### Exercise text
━━━━━━━━━━━━━━━━━━━━━━━━━━━━━━

Just so you know where I'm coming from I've been doing tech support for a living for 15 years now.

go to www.java.com and download the latest (big red button saying 'Free Java Download') I recommend going to the source rather than clicking a link at some website.


----------



## Nevada (Sep 9, 2004)

arabian knight said:


> You do NOT need JAVA UNLESS a Game NEEDS it to run. JAVA is OLD technology and should be Disabled~! It is full of vulnerabilities.
> This not only goes for those that have PC's, but Macs as well.
> 
> TURN OFF JAVAhttp://www.pcmag.com/article2/0,2817,2414191,00.asp


I use Java a lot, and not for games. But Java has risks. Mostly I run Java on my own machines for my own uses, but no matter where you find Java it's important that you be able to trust the site that's hosting the Java app. There are vulnerabilities that can be exploited.


----------



## fordy (Sep 13, 2003)

Nevada said:


> I use Java a lot, and not for games. But Java has risks. Mostly I run Java on my own machines for my own uses, but no matter where you find Java it's important that you be able to trust the site that's hosting the Java app. There are vulnerabilities that can be exploited.


................I was just reading an article that a polish security firm says that even the latest security updates released by oracle within the last ten days still have not fixed all the problems ! , fordy


----------



## Nevada (Sep 9, 2004)

fordy said:


> ................I was just reading an article that a polish security firm says that even the latest security updates released by oracle within the last ten days still have not fixed all the problems ! , fordy


That's true. You really have to trust your host.

━━━━━━━━━━━━━━━━━━━━━━━━━━━━━━

### Assigned task
In the forum thread on Java, why does Nevada say you need to be able to trust the site hosting a Java app? Explain in one to three sentences.

### Given data
━━━━━━━━━━━━━━━━━━━━━━━━━━━━━━

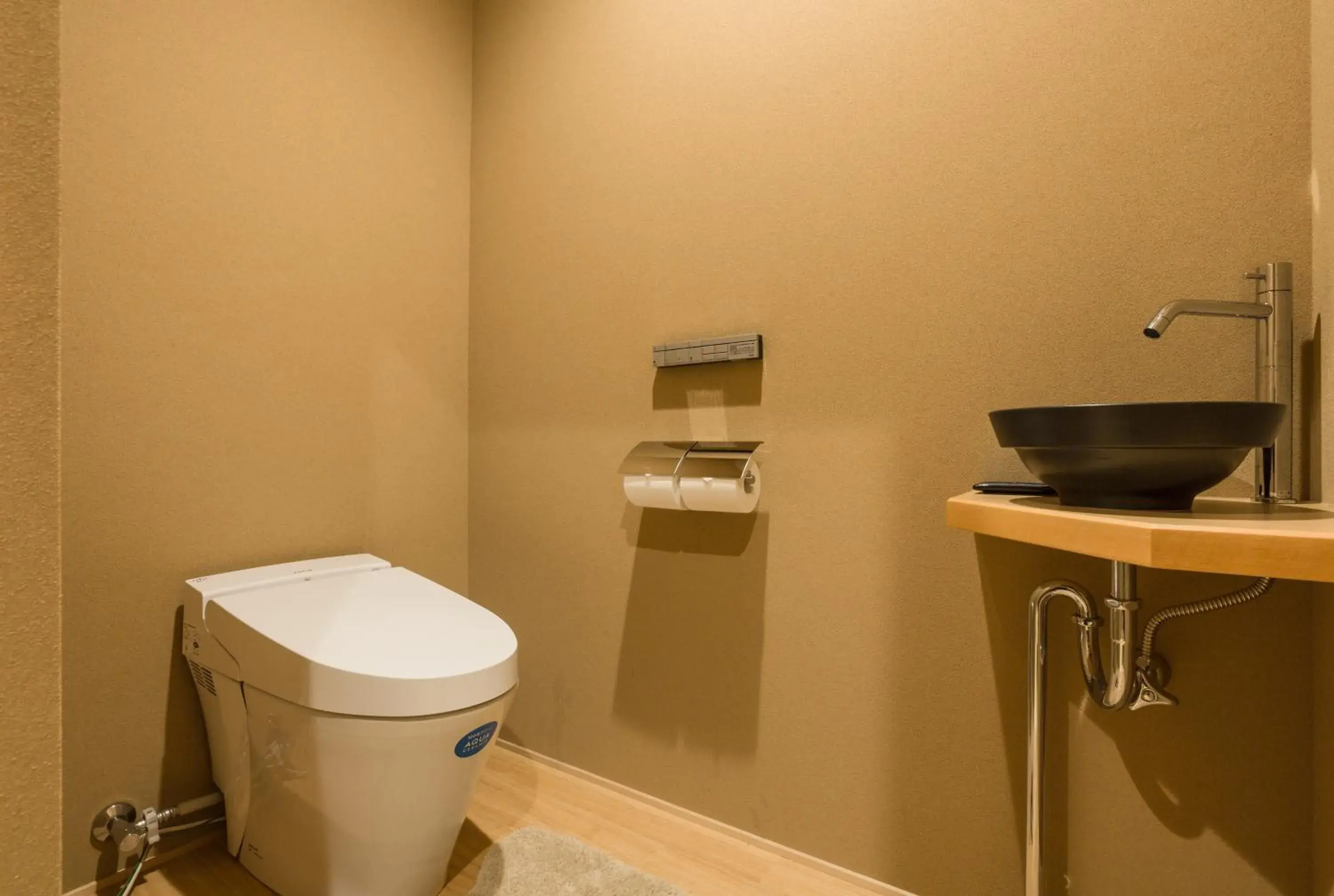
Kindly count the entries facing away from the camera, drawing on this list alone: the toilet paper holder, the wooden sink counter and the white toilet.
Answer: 0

━━━━━━━━━━━━━━━━━━━━━━━━━━━━━━

### Expected answer
Java carries risks: it has vulnerabilities that can be exploited. So wherever you run a Java app, the site hosting it needs to be one you can trust.